## What to work on
Report each line in the entries below that contains the string "qSketchRegion", and copy every such line in full.

─── Material for the task ───

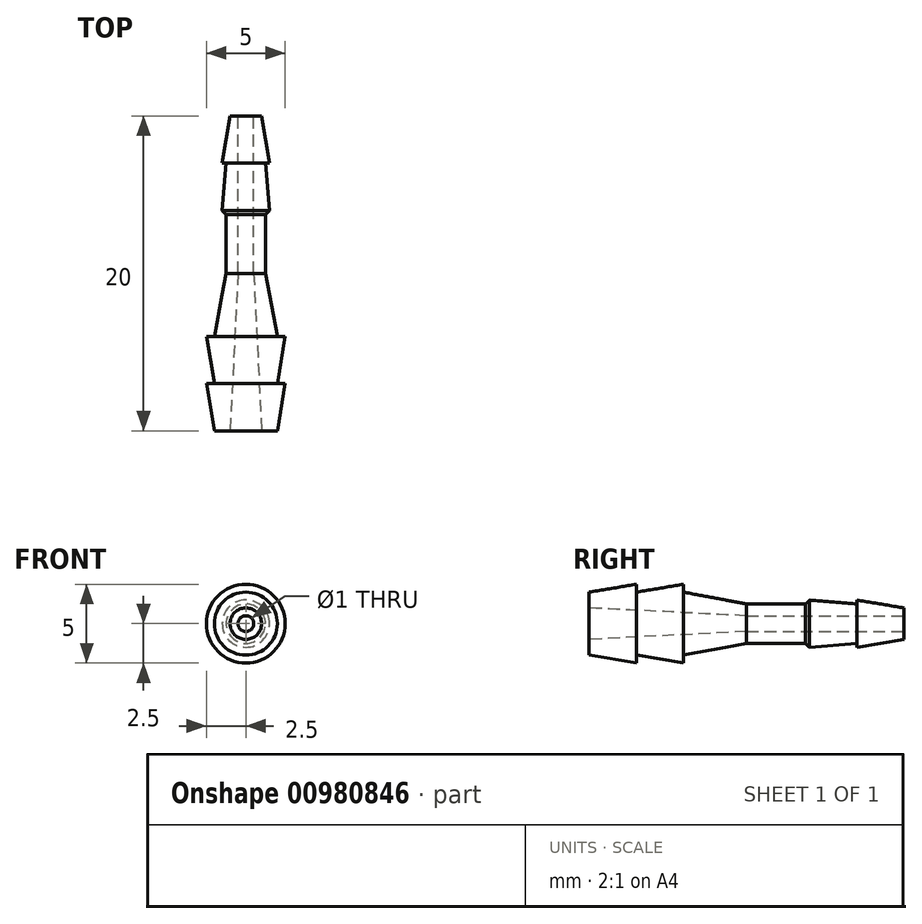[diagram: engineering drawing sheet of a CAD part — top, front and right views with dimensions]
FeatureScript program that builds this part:
annotation { "Feature Type Name" : "Feature", "Feature Type Description" : "" }
export const myFeature = defineFeature(function(context is Context, id is Id, definition is map)
    precondition{}
    {
        {
            var Q0;
            Q0=qCreatedBy(makeId("Top.planeOp"),FACE);
            var sketch = newSketch(context, id + "F0", { "sketchPlane" : qUnion([Q0])});
            skLineSegment(sketch, "E0", {"start": v(0.5, 10) * mm, "end": v(1, 10) * mm});
            skLineSegment(sketch, "E1", {"start": v(1, 10) * mm, "end": v(1.5, 7) * mm});
            skLineSegment(sketch, "E2", {"start": v(1.5, 7) * mm, "end": v(1.25, 7) * mm});
            skLineSegment(sketch, "E3", {"start": v(1.25, 7) * mm, "end": v(1.5, 4) * mm});
            skLineSegment(sketch, "E4", {"start": v(1.5, 4) * mm, "end": v(1.25, 3.75) * mm});
            skLineSegment(sketch, "E5", {"start": v(1.25, 3.75) * mm, "end": v(1.25, 0) * mm});
            skLineSegment(sketch, "E6", {"start": v(1.25, 0) * mm, "end": v(1.5, -1.34) * mm});
            skLineSegment(sketch, "E7", {"start": v(1.5, -1.34) * mm, "end": v(2, -4) * mm});
            skLineSegment(sketch, "E8", {"start": v(2, -4) * mm, "end": v(2.5, -4) * mm});
            skLineSegment(sketch, "E9", {"start": v(2.5, -4) * mm, "end": v(2, -7) * mm});
            skLineSegment(sketch, "E10", {"start": v(2, -7) * mm, "end": v(2.5, -7) * mm});
            skLineSegment(sketch, "E11", {"start": v(2.5, -7) * mm, "end": v(2, -10) * mm});
            skLineSegment(sketch, "E12", {"start": v(2, -10) * mm, "end": v(1, -10) * mm});
            skLineSegment(sketch, "E13", {"start": v(0.5, 10) * mm, "end": v(0.5, 0) * mm});
            skLineSegment(sketch, "E14", {"start": v(0.5, 0) * mm, "end": v(1, -10) * mm});
            skLineSegment(sketch, "E15", {"start": v(0, 22.27) * mm, "end": v(0, -13.44) * mm, "construction": true});
            skSolve(sketch);
        }
        {
            var Q0;
            Q0 = qSketchRegion(id + "F0", true);
            var Q1;
            Q1=sQuery(id+"F0.wireOp",EDGE,"E15");
            revolve(context, id + "F1", {"surfaceOperationType" : NewSurfaceOperationType.NEW, "entities" : qUnion([Q0]), "axis" : qUnion([Q1]), "revolveType" : RevolveType.FULL});
        }
    });
annotation { "Feature Type Name" : "Feature", "Feature Type Description" : "" }
export const myFeature = defineFeature(function(context is Context, id is Id, definition is map)
    precondition{}
    {
        {
            var Q0;
            Q0=qCreatedBy(makeId("Front.planeOp"),FACE);
            var sketch = newSketch(context, id + "F0", { "sketchPlane" : qUnion([Q0])});
            skCircle(sketch, "E0", {"center": v(0, 0) * mm, "radius": 936 * mm});
            skSolve(sketch);
        }
        {
            var Q0;
            Q0=qCreatedBy(makeId("Right.planeOp"),FACE);
            var sketch = newSketch(context, id + "F1", { "sketchPlane" : qUnion([Q0])});
            skPoint(sketch, "E1", {"position": v(0, 0) * mm});
            skPoint(sketch, "E2", {"position": v(0, 936) * mm});
            skPoint(sketch, "E3", {"position": v(0, -936) * mm});
            skPoint(sketch, "E4", {"position": v(14012, 936) * mm});
            skPoint(sketch, "E5", {"position": v(14012, -936) * mm});
            skLineSegment(sketch, "E6", {"start": v(0, 936) * mm, "end": v(14012, 936) * mm});
            skLineSegment(sketch, "E7", {"start": v(14012, -936) * mm, "end": v(0, -936) * mm});
            skLineSegment(sketch, "E8", {"start": v(14012, 936) * mm, "end": v(14012, -936) * mm});
            skLineSegment(sketch, "E9", {"start": v(14012, 936) * mm, "end": v(14012, 7470) * mm});
            skLineSegment(sketch, "E10", {"start": v(14012, -936) * mm, "end": v(14012, -7470) * mm});
            skPoint(sketch, "E10.endSnap0", {"position": v(14012, 0) * mm});
            skLineSegment(sketch, "E11", {"start": v(0, -936) * mm, "end": v(14012, -7470) * mm});
            skLineSegment(sketch, "E12", {"start": v(14012, 7470) * mm, "end": v(0, 936) * mm});
            skSolve(sketch);
        }
        {
            var Q0;
            Q0=qCreatedBy(makeId("Right.planeOp"),FACE);
            var sketch = newSketch(context, id + "F2", { "sketchPlane" : qUnion([Q0])});
            skLineSegment(sketch, "E13", {"start": v(14012, 7470) * mm, "end": v(14718, 7470) * mm});
            skLineSegment(sketch, "E14", {"start": v(14718, 7470) * mm, "end": v(14012, 936) * mm});
            skLineSegment(sketch, "E15", {"start": v(14012, -936) * mm, "end": v(14718, -7470) * mm});
            skLineSegment(sketch, "E16", {"start": v(14012, -7470) * mm, "end": v(14718, -7470) * mm});
            skLineSegment(sketch, "E17", {"start": v(14012, 7470) * mm, "end": v(14012, 936) * mm});
            skLineSegment(sketch, "E18", {"start": v(14012, -936) * mm, "end": v(14012, -7470) * mm});
            skSolve(sketch);
        }
        {
            var Q0;
            Q0=makeQuery(id+"F0.imprint","IMPRINT",FACE,{"disambiguationData":[TD([[makeQuery(id+"F0.imprint","IMPRINT",EDGE,{"derivedFrom":sQuery(id+"F0.wireOp",EDGE,"E0")}),1.0]])]});
            extrude(context, id + "F3", {"entities" : qUnion([Q0]), "oppositeDirection" : true, "depth" : 14012 * mm});
        }
        {
            var Q0;
            Q0 = qSketchRegion(id + "F1", true);
            extrude(context, id + "F4", {"entities" : qUnion([Q0]), "endBound" : BoundingType.SYMMETRIC, "oppositeDirection" : true, "depth" : 200 * mm});
        }
        {
            var Q0;
            Q0 = qSketchRegion(id + "F2", true);
            extrude(context, id + "F5", {"entities" : qUnion([Q0]), "endBound" : BoundingType.SYMMETRIC, "oppositeDirection" : true, "depth" : 200 * mm});
        }
        {
            var Q0;
            Q0=makeQuery(id+"F3.opExtrude","CAP_FACE",FACE,{"disambiguationData":[OSD([sQuery(id+"F0.wireOp",EDGE,"E0")])],"isStart":true});
            extrude(context, id + "F6", {"entities" : qUnion([Q0]), "operationType" : NewBodyOperationType.ADD, "depth" : 5000 * mm});
        }
        {
            var Q0;
            Q0=makeQuery(id+"F3.opExtrude","CAP_FACE",FACE,{"disambiguationData":[OSD([sQuery(id+"F0.wireOp",EDGE,"E0")])],"isStart":false});
            extrude(context, id + "F7", {"entities" : qUnion([Q0]), "operationType" : NewBodyOperationType.ADD, "depth" : 5557 * mm});
        }
        {
            var Q0;
            Q0=qCreatedBy(makeId("Right.planeOp"),FACE);
            var sketch = newSketch(context, id + "F8", { "sketchPlane" : qUnion([Q0])});
            skPoint(sketch, "E19", {"position": v(-5000, 0) * mm});
            skPoint(sketch, "E20", {"position": v(-5000, 936) * mm});
            skPoint(sketch, "E21", {"position": v(-8500, 0) * mm});
            skPoint(sketch, "E22", {"position": v(-5000, -936) * mm});
            skLineSegment(sketch, "E23", {"start": v(-5000, 936) * mm, "end": v(-8500, 0) * mm});
            skLineSegment(sketch, "E24", {"start": v(-5000, 0) * mm, "end": v(-8500, 0) * mm});
            skSolve(sketch);
        }
        {
            var Q0;
            Q0=sQuery(id+"F8.wireOp",EDGE,"E23");
            var Q1;
            Q1=sQuery(id+"F8.wireOp",EDGE,"E24");
            revolve(context, id + "F9", {"bodyType" : ToolBodyType.SURFACE, "surfaceEntities" : qUnion([Q0]), "axis" : qUnion([Q1]), "revolveType" : RevolveType.ONE_DIRECTION, "angle" : 360 * degree});
        }
        {
            var Q0;
            Q0=qCreatedBy(makeId("Top.planeOp"),FACE);
            var sketch = newSketch(context, id + "F10", { "sketchPlane" : qUnion([Q0])});
            skPoint(sketch, "E25", {"position": v(0, 0) * mm});
            skPoint(sketch, "E26", {"position": v(4500, 0) * mm});
            skPoint(sketch, "E27", {"position": v(0, 14791.1) * mm});
            skPoint(sketch, "E28", {"position": v(936, 18291.1) * mm});
            skPoint(sketch, "E29", {"position": v(4000, 18291.1) * mm});
            skLineSegment(sketch, "E30", {"start": v(4000, 18291.1) * mm, "end": v(936, 18291.1) * mm});
            skPoint(sketch, "E31", {"position": v(936, 14791.1) * mm});
            skLineSegment(sketch, "E32", {"start": v(936, 14791.1) * mm, "end": v(4000, 18291.1) * mm});
            skLineSegment(sketch, "E33", {"start": v(936, 14791.1) * mm, "end": v(936, 18291.1) * mm});
            skSolve(sketch);
        }
        {
            var Q0;
            Q0=makeQuery(id+"F10.imprint","IMPRINT",FACE,{"disambiguationData":[TD([[makeQuery(id+"F10.imprint","IMPRINT",EDGE,{"derivedFrom":sQuery(id+"F10.wireOp",EDGE,"E30")}),1.0]])]});
            extrude(context, id + "F11", {"entities" : qUnion([Q0]), "operationType" : NewBodyOperationType.ADD, "endBound" : BoundingType.SYMMETRIC, "depth" : 200 * mm});
        }
    });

───

## Task response
            Q0 = qSketchRegion(id + "F0", true);
            Q0 = qSketchRegion(id + "F1", true);
            Q0 = qSketchRegion(id + "F2", true);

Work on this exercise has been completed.